• AUFGABEN
**a.** Zähle die Nummern aller Prämissen auf, die im Textauszug ausgeführt werden.
**b.** Schreibe im Textauszug den Abschnitt von "Kreiner formuliert das" bis einschließlich "ist (= Werturteil)." erneut und ändere dabei "Wesen" in "Lebewesen".
**c.** Fasse den Textauszug in zwei Sätzen zusammen.

• TEXTAUSZUG

Kreiner formuliert das Argument der Willensfreiheit in fünf Prämissen:[5]

Prämisse [1]: Es gibt Wesen bzw. Personen mit freiem Willen (= Existenzurteil).

Prämisse [2]: Die Existenz von Personen, die in Freiheit das moralisch Richtige wählen können, ist besser im Sinne von wertvoller als die Existenz von Personen, deren Handeln durchgängig determiniert ist (= Werturteil).

Prämisse [3]: Die Freiheit, das moralisch Richtige wählen zu können, setzt die Fähigkeit voraus, auch das moralisch Falsche wählen zu können. Es ist daher logisch unmöglich, jemandem die Freiheit zu eröffnen, ohne ihm auch gleichzeitig die Möglichkeit zu geben, auch das moralisch Falsche wählen zu können.

Prämisse [4]: Die Möglichkeit, das moralisch Falsche wählen zu können, impliziert die Möglichkeit, dass das moralisch Falsche irgendwann auch faktisch getan wird, wobei die Realisierung dieser Möglichkeit ausschließlich von den Entscheidungen der freien Subjekte abhängt.

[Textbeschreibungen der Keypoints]
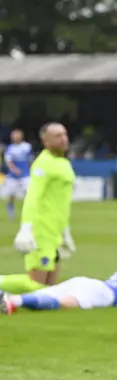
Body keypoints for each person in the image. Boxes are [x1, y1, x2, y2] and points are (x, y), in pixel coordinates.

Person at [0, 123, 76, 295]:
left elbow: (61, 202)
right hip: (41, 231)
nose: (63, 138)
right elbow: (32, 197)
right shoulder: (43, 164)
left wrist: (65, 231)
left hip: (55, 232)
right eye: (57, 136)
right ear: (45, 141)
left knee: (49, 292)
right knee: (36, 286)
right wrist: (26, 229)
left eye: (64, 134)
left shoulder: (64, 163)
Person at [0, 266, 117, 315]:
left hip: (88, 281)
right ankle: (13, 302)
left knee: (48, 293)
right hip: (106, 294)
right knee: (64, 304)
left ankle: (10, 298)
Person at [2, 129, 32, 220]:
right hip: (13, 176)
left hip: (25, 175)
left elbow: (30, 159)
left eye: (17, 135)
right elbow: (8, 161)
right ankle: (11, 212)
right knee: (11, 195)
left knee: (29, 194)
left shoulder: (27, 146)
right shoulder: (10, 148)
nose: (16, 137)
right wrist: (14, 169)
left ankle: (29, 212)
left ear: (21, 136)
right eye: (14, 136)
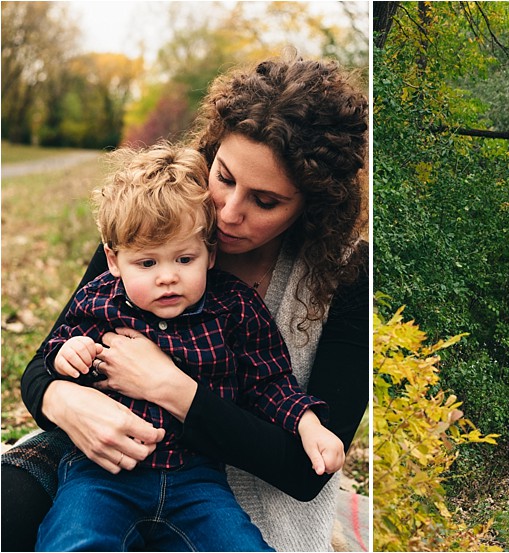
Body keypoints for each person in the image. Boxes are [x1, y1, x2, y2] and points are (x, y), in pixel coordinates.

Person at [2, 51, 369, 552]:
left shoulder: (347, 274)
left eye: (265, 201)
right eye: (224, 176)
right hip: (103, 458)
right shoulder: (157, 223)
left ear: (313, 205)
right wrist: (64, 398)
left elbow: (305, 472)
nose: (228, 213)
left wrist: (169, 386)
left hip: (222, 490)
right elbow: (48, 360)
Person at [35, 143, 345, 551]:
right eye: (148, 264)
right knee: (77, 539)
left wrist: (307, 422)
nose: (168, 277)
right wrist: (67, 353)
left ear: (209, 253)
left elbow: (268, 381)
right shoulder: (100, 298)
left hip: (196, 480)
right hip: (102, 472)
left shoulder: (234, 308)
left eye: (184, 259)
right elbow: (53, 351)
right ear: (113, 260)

• LÖSUNGEN
**a.** [1], [2], [3], [4]

**b.**
Kreiner formuliert das Argument der Willensfreiheit in fünf Prämissen:[5]

Prämisse [1]: Es gibt Lebewesen bzw. Personen mit freiem Willen (= Existenzurteil).

Prämisse [2]: Die Existenz von Personen, die in Freiheit das moralisch Richtige wählen können, ist besser im Sinne von wertvoller als die Existenz von Personen, deren Handeln durchgängig determiniert ist (= Werturteil).

**c.** Kreiner formuliert das Argument der Willensfreiheit in Prämissen, wonach es Personen mit freiem Willen gibt und ihre Existenz wertvoller ist als die von Personen, deren Handeln durchgängig determiniert ist. Die Freiheit, das moralisch Richtige zu wählen, setzt die Fähigkeit voraus, auch das moralisch Falsche zu wählen, sodass das Falsche irgendwann auch faktisch getan werden kann, was allein von den Entscheidungen der freien Subjekte abhängt.